Funny too, to have my identifying name be Hungarian when I so proudly identify as Ukrainian. Being so close to my maternal family, I had often considered changing my surname to my mom’s maiden name. But even after my dad left the picture and my mom remarried and changed her name yet again, something kept me from relinquishing Matyas. I think I always knew that there was no danger of me losing my Ukrainian roots, what with my own interest in the culture and the plenitude of family connections wrapped around me. But my surname was my one link to my paternal side, and I could not deny that for both better and worse, that side of my family also played a role in shaping me.
When Mom and I were plotting our route, we realized that the overnight train from Vienna to Lviv would pass right through Hungary. So we broke a long travel day into two and planned an overnight stop in my fatherland: beautiful Budapest.
Budapest is a city that deserves the sighs of appreciation that inevitably accompany any mention of it. Architecturally speaking, it is stunning, offering graceful views of sweeping bridges and domed spires from nearly any vantage point. Historically speaking, it is the ancient throne of King Mátyás Hunyadi Corvinus aka “Mátyás the Just.” Born in Transylvania (um, awesome), King of Hungary from 1458-90 (with stints in Austria, Italy, Burgundy, and Bohemia!), famous for his exorbitant and controversial tax reforms, renowned as a “friend of the Muses” who loved reading and languages (and also astrologers, but apparently he was a fan of “real scientists” too). And, of course, my great-great-great-great—ad nauseam—granddaddy.

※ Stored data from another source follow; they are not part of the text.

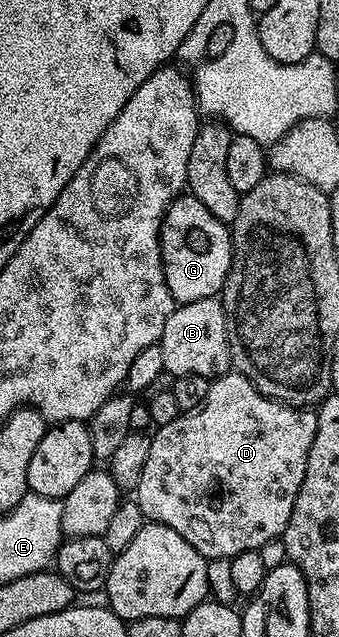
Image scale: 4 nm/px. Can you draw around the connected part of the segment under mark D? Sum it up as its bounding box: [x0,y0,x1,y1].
[134,374,316,561]

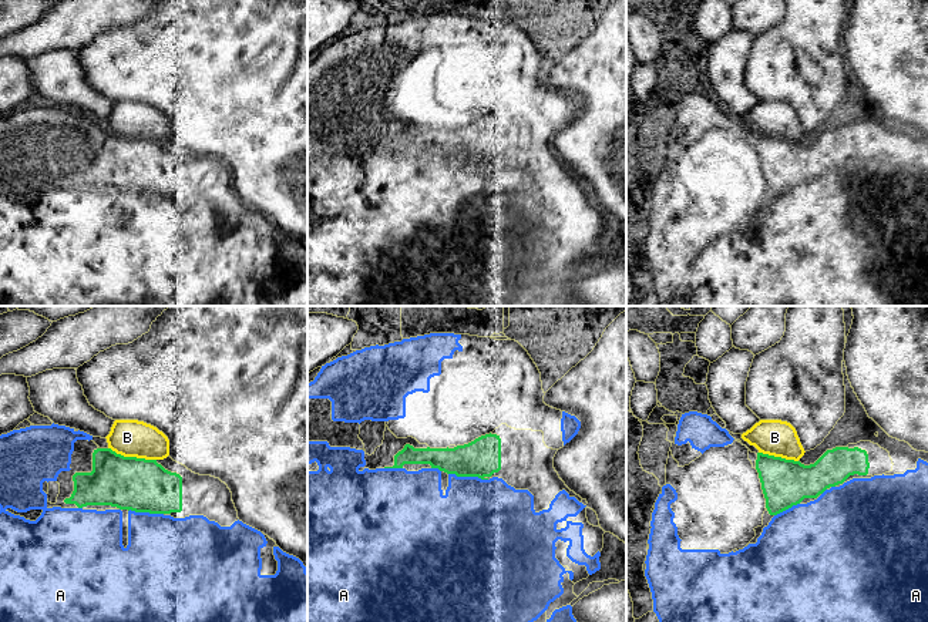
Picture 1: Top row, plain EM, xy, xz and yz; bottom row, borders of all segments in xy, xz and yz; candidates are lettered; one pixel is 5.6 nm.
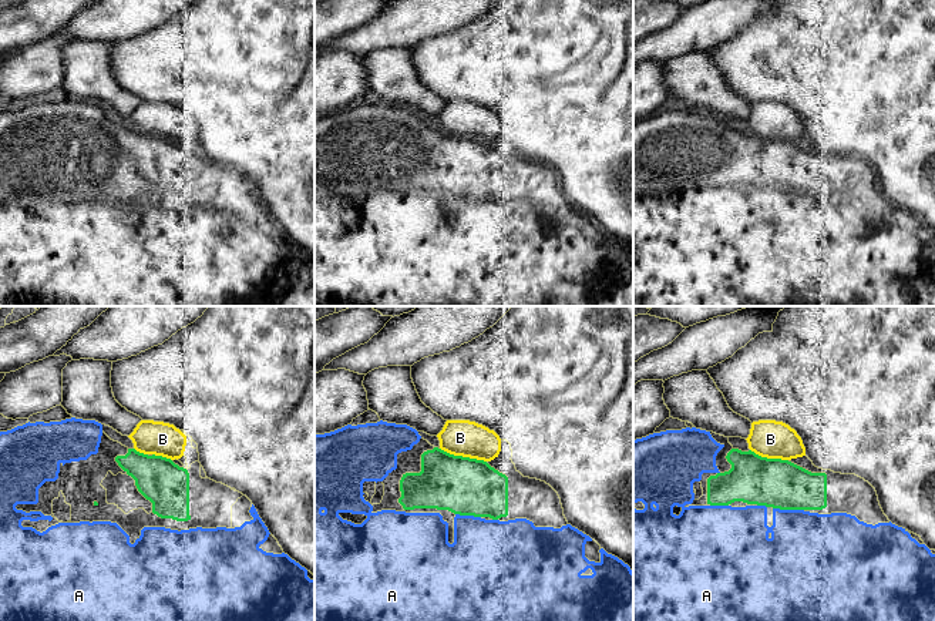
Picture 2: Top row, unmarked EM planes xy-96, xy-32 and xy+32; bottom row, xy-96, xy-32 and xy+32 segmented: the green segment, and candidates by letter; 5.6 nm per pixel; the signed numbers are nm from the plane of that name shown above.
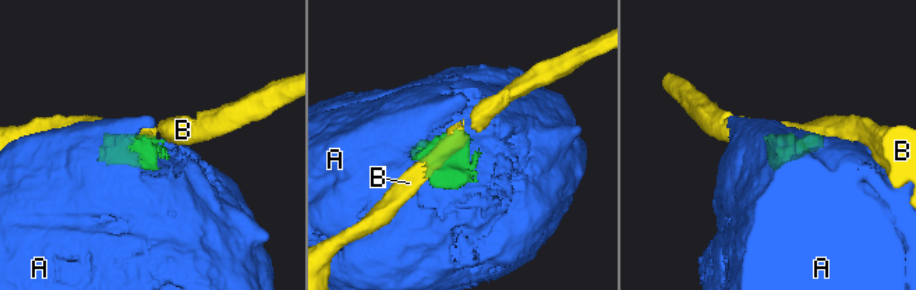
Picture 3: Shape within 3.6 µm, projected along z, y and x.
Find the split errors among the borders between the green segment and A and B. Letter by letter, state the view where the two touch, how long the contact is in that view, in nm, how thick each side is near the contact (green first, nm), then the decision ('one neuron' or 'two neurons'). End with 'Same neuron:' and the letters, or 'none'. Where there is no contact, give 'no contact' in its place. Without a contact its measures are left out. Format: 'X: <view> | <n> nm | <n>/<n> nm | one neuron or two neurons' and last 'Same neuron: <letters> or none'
A: xz | 220 nm | 220/460 nm | one neuron
B: xy | 280 nm | 300/200 nm | two neurons
Same neuron: A

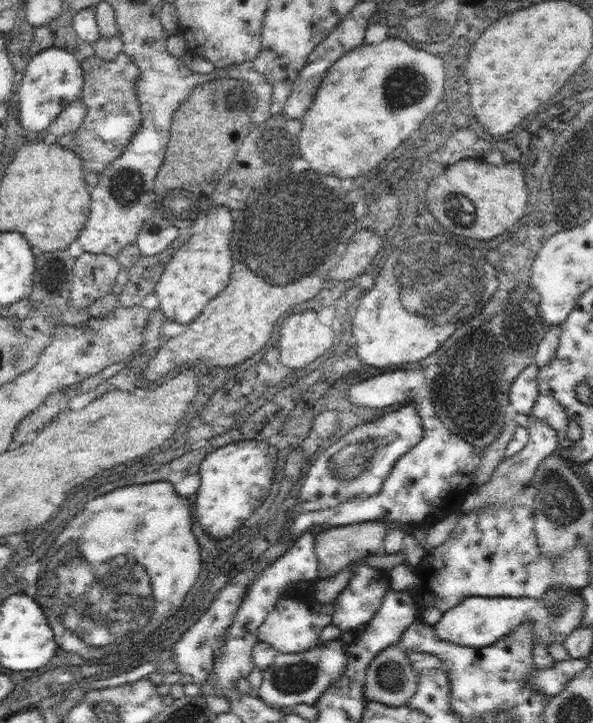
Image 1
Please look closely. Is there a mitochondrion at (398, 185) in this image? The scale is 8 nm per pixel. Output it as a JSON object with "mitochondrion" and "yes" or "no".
{"mitochondrion":"yes"}

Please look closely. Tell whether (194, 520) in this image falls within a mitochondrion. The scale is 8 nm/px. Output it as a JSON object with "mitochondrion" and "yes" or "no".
{"mitochondrion":"no"}

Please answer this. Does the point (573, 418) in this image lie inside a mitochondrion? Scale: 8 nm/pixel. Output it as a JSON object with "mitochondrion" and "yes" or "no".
{"mitochondrion":"no"}

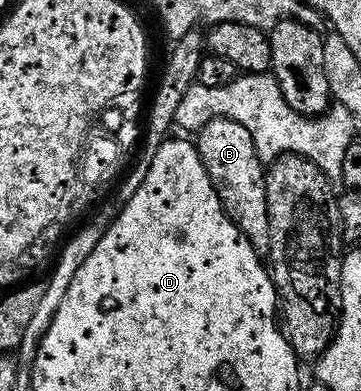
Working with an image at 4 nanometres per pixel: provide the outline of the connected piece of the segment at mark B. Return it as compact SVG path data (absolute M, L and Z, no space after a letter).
M215 119L210 121L198 133L195 140L196 150L200 152L200 160L204 163L210 181L215 181L224 196L223 205L228 206L226 214L250 241L252 248L262 257L272 249L270 241L270 213L266 197L266 164L258 157L258 149L254 145L254 137L250 137L250 129L238 125L238 121Z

History sticks to your feet and leaves sometimes indelible traces of itself in the whorls of your soles and the creases behind your knees, even in the case of an ancient King with gossamer-thin claims to my present. But setting foot in this lovely and beloved city and seeing my name – my mispronounced, misspelled, “unusual,” name with all its hard history in my personal family story – written on street signs, on the currency, and on one of the principal landmarks of the city was unexpectedly and breathtakingly emotional for me.
Yes, I am proudly Ukrainian. But I was also so proud to be a Mátyás in Hungary, and to claim my part of the beautiful and challenging story that is constantly unfurling from ancient past to my present.